Helga Krauße gestaltet Keramik-Figuren

Kunst Literatur gibt Inspirationen für neue Werke

Helga Krauße beschäftigt sich in ihrer Freizeit mit Keramik - speziell mit Figürlichem und Kleinplastiken. In diese Dinge bringt sie eine Menge Persönliches mit ein. Die Ideen für ihre Werke reifen im Kopf: Manchmal dauert es eine Weile, bis der Funken endgültig überspringt und sich die Lößnitzerin ans Werk macht - Entwürfe und Zeichnungen anfertigt und sich schließlich an die Gestaltung einer neuen Figur heran wagt.

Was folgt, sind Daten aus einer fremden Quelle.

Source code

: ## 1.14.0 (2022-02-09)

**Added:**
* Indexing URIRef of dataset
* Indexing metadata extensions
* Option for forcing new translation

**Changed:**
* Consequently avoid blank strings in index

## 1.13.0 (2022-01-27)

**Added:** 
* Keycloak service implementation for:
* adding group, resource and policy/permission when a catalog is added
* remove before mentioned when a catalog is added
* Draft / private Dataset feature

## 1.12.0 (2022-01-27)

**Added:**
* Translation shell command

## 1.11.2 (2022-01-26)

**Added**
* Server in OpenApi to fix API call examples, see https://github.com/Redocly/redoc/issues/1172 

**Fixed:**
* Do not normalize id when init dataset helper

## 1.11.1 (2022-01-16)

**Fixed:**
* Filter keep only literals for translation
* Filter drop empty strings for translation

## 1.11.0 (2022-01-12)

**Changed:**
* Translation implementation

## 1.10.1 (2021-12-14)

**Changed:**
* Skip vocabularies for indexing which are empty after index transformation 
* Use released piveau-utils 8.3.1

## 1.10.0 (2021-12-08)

Woher die Muster kommen, ist unterschiedlich. "Manchmal ist es die Literatur, sind es Gedichte, die mich inspirieren. Manchmal ist es auch einfach nur ein Lied oder eine Melodie, die mir nicht mehr aus dem Kopf geht", erzählt die 72-Jährige. "Ich betreibe dieses Hobby unheimlich gern", strahlt Krauße. Wenn sie von ihrer Keramikarbeit spricht, ist sie Feuer und Flamme. Als Pensionärin genießt sie den Luxus, dass sie sich ihre Zeit frei einteilen und sich voll und ganz den Dingen widmen kann, die sie bewegen. Die Keramikgestaltung sieht die Lößnitzerin als Entspannung und findet dadurch genügend Abstand zum Alltäglichen: "Es ist eine gute Form, um Stress abzubauen." Über die Jahre hinweg gesehen, sind eine ganze Reihe Kunstwerke entstanden. Eine kleine Auswahl davon ist derzeit in der kleinen Galerie des Werkhauses in Neustädtel zu sehen, und zwar bis 9. November. Die Räume dort teilt sie mit Heike Puschmann, die ebenfalls Keramik, allerdings mehr Gefäße und Objekte, zeigt: "Ich bewundere die figürlichen Arbeiten von Helga Krauße. Ich staune immer wieder." Für Helga Krauße selbst ist es nicht die erste Ausstellung: "Ich habe mich schon öfter präsentiert." Die Räumlichkeiten im Werkhaus sprechen die Künstlerin an: "Ich finde, es ist ein gutes Ambiente." In der Ausstellung haben Kunstinteressierte Gelegenheit, sich in aller Ruhe umzuschauen und sich in die Welt der figürlichen Keramik von Helga Krauße entführen zu lassen.